Achieving academic excellence has been a prominent conversational theme among Emory faculty for some time, but most especially since the publication of Provost Billy Frye's Choices and Responsibility in 1994. Recurrent themes in such conversations have included not only the issue of defining and visualizing what improved academic excellence at Emory should look like, but also the ethical implications involved in taking steps aimed at achieving that excellence.

These issues were addressed in depth at a Feb. 18 faculty luncheon forum on "Excellence at Emory: Ethical Considerations in Determining Our Goals." About 40 people attended the event sponsored by the Ethics Center.

Jon Gunnemann of the Candler School of theology faculty was one of three seminar panelists. In a presentation that established a context for considering the ethical dimensions of striving for academic excellence, Gunnemann stressed that "excellence must be achieved in relation to something" and that it cannot be pursued in a vacuum.

Gunnemann said the University community must ask itself what it wants to pursue and how that aim is achieved most fully. "What goods and ends does the University pursue that permit us to define excellence?" he said. "A modern university has multiple goals and aims, preventing it from adhering to one single definition of excellence."

Universities exist, Gunnemann said, in a complex social order that defies rational control and direction, and market forces are constantly establishing and rearranging priorities for educational institutions and society as a whole.

Functioning effectively in such a complex environment, Gunnemann said, requires Emory to focus on establishing and supporting spheres of excellence. "We have different spheres of learning and research with different levels of integrity," he said. "Each of these needs to be supported and protected."

The pursuit of excellence in a university, Gunnemann said, requires articulation of the goals of the colleges and schools. "We must articulate what it is that we are pursuing and what excellence means in relation to those pursuits," Gunnemann said. "We don't do so well in articulating the spheres of excellence involved in what we do."

Panelist Rebecca Chopp echoed Gunnemann's point. "What narratives do we understand as being the context for excellence at Emory?" Chopp asked. Chopp said that narratives afford Emory an open-ended process that allows the institution to go back to its history, find meaning for its present and imagine what it wants its future to be.

"Excellence has to be understood in an individualized context," Chopp said, "not reduced to mechanical ratings. We need to spend time together telling our stories, in the schools and in the University as a whole."

Chopp also quoted the philosopher Spinoza in asserting that "Excellence is as difficult as it is rare."

"We must avoid the Lake Woebegone strategy of announcing that all of our children are above average," Chopp said. "It's so easy to throw out the term 'excellence.' In the past 20-25 years, we have followed the philosophy, in both education and parenting, of telling our kids they are superb at everything they do.

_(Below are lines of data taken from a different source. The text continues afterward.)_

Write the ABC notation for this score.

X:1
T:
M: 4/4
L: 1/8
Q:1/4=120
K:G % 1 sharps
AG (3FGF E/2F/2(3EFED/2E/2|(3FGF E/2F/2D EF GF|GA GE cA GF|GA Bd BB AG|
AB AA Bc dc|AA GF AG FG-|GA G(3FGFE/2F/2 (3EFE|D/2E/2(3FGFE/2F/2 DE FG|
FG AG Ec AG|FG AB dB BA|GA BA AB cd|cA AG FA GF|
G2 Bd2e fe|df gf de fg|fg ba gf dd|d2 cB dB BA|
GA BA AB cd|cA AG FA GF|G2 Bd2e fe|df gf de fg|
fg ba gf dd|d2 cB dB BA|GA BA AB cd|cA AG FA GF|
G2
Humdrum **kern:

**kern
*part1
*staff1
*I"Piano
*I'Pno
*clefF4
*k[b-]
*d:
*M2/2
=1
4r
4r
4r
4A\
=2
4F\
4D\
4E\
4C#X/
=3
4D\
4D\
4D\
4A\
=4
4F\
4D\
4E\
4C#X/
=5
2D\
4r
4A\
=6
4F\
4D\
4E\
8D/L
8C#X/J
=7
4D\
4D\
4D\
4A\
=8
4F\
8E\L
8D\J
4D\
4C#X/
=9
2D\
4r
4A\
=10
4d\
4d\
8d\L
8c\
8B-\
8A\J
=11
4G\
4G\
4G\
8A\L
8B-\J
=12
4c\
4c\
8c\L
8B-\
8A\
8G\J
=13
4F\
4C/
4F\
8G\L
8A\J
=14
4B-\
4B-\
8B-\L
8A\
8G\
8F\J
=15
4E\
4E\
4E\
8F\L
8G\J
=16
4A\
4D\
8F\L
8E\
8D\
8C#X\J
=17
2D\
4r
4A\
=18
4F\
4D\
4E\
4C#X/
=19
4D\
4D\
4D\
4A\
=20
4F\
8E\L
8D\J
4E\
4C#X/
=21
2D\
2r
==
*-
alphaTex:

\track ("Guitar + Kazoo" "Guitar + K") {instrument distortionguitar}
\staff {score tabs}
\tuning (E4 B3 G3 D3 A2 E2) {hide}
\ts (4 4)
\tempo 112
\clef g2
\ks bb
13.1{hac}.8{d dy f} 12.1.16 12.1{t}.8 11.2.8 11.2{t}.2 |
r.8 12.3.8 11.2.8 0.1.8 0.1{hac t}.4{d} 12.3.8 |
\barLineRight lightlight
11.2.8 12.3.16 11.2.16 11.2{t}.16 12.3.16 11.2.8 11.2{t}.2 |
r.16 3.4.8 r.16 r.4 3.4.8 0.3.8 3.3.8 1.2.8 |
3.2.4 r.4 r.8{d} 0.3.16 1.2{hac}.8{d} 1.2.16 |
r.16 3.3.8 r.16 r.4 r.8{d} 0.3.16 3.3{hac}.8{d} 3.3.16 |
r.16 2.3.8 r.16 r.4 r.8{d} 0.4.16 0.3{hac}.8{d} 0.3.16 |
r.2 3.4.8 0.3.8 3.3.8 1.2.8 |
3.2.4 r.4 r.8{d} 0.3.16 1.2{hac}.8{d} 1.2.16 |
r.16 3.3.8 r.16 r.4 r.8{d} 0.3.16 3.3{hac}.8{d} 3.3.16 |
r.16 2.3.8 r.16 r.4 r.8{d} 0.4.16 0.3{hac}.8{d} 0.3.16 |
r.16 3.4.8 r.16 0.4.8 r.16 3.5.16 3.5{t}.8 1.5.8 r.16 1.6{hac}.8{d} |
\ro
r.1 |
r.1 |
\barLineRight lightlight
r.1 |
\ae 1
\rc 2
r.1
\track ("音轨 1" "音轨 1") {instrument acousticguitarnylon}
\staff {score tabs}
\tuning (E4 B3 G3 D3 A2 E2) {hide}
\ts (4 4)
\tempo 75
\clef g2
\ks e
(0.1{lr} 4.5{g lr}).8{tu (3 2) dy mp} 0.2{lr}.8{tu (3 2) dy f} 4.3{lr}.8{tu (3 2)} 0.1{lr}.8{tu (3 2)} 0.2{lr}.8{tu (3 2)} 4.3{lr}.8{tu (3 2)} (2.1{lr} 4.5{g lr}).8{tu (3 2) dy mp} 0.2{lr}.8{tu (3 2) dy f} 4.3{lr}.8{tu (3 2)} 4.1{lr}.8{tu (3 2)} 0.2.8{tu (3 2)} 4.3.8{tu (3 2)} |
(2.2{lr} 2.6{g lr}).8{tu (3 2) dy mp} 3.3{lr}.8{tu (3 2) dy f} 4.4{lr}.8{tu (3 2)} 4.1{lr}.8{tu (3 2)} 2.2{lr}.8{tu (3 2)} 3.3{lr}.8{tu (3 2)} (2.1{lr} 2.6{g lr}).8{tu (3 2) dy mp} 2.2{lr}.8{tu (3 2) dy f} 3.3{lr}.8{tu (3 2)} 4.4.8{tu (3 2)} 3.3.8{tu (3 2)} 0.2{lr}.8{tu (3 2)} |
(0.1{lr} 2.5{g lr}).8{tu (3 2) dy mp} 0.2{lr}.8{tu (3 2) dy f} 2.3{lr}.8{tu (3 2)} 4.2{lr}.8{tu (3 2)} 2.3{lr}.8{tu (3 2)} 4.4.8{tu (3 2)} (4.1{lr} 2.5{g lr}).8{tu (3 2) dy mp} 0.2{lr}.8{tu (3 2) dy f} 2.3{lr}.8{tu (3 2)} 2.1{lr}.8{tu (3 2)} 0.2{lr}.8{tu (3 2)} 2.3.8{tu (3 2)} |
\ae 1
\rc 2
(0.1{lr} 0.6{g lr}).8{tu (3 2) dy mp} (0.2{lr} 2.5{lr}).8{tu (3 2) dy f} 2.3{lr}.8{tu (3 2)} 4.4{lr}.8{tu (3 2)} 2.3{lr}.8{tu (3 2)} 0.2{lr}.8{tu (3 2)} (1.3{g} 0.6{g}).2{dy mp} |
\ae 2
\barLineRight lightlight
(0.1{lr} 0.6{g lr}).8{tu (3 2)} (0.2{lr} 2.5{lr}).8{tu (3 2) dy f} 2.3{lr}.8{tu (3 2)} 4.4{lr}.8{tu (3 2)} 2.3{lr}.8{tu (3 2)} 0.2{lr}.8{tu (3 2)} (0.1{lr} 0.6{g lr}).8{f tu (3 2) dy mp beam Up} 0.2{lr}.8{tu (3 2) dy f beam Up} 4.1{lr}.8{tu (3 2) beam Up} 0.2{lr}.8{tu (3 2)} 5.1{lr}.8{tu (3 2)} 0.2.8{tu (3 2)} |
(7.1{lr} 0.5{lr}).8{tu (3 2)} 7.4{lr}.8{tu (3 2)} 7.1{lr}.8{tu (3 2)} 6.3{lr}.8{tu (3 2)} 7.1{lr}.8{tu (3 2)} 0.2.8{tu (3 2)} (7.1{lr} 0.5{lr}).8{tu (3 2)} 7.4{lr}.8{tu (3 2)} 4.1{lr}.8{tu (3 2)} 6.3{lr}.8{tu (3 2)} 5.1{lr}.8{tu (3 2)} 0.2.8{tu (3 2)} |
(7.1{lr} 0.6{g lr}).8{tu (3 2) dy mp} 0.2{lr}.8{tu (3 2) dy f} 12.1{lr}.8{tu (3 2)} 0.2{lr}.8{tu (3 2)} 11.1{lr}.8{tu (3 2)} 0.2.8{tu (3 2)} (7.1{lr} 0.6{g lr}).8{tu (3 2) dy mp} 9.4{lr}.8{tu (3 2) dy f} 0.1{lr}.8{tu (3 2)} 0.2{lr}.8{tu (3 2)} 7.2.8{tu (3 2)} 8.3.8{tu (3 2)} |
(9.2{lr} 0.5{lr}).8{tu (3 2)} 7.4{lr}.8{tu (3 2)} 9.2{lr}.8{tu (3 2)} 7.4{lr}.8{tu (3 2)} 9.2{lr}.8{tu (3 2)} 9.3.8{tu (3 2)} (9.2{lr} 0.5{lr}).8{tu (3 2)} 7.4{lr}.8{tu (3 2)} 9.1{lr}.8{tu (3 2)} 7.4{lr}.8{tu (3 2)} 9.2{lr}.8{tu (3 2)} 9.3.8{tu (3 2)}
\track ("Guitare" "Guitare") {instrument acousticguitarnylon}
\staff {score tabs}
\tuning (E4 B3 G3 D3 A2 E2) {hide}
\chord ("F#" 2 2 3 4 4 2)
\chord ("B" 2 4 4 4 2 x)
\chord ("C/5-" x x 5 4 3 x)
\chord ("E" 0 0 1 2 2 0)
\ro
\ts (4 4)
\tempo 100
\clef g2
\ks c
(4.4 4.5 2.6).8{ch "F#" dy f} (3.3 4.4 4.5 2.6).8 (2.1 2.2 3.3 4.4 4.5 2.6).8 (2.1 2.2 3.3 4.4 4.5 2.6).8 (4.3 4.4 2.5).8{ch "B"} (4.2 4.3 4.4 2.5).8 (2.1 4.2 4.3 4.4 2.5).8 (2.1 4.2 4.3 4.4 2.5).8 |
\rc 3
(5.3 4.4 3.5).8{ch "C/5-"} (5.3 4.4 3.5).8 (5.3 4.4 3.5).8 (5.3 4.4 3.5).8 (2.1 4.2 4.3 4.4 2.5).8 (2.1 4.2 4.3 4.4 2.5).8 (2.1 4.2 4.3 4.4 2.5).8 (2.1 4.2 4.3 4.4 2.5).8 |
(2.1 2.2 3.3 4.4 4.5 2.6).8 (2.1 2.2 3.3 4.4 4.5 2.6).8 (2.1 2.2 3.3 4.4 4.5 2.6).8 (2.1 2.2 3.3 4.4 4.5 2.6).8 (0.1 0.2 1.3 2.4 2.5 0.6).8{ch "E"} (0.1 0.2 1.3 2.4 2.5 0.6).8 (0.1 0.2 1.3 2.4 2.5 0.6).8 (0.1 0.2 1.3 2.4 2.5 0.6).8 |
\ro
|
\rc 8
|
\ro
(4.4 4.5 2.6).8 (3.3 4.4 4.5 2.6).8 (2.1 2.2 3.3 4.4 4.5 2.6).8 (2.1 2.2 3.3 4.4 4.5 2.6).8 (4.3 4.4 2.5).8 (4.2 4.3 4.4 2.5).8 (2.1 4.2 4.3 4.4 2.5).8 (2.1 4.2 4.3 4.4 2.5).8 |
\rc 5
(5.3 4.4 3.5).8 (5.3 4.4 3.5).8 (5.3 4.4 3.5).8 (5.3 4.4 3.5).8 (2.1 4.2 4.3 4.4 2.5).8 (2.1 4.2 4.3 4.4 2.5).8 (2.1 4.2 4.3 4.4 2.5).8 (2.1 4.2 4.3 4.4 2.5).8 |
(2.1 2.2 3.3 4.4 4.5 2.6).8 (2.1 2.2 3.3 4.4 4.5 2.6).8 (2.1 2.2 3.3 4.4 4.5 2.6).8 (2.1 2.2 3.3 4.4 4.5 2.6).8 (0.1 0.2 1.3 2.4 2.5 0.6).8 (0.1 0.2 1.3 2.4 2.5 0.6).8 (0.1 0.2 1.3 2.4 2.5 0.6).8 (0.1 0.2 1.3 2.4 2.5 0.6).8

Now many experts are telling us that this leads to low morale and a lack of trust in the classroom. We must be honest with our students. But at the same time, we must avoid being scared of excellence. Excellence is possible. Don't assume that your students can't reach for the stars. We must remember that an important part of teaching is setting the standards a little higher than what students are accustomed to."

Panelist James Curran, dean of the Rollins School of Public Health, took Chopp's theme of raising standards as a way of achieving excellence and applied it to faculty. "As a dean, I have to judge excellence and then take the heat for judging excellence," Curran said. "Excellence implies the existence of a standard. Standards can cripple us, but without them we can't be fair. These standards are set inside and outside of the University. Excellence is about recognition outside of one's self. It's more about performance than internal values."

A persistent problem Curran and other deans face is the effect of raising standards on faculty who are already here and who joined the community under a different set of academic standards. "That can be frightening," Curran said, "but raising that bar implies that we have standards, which implies fairness."

Curran also cited the rewarding of individual excellence as a building block for achieving institutional excellence. He encouraged the rewarding and recognition of "nontraditional risk-takers," who embody the innovative ideals of Choices and Responsibility and help move the University forward in its pursuit of excellence.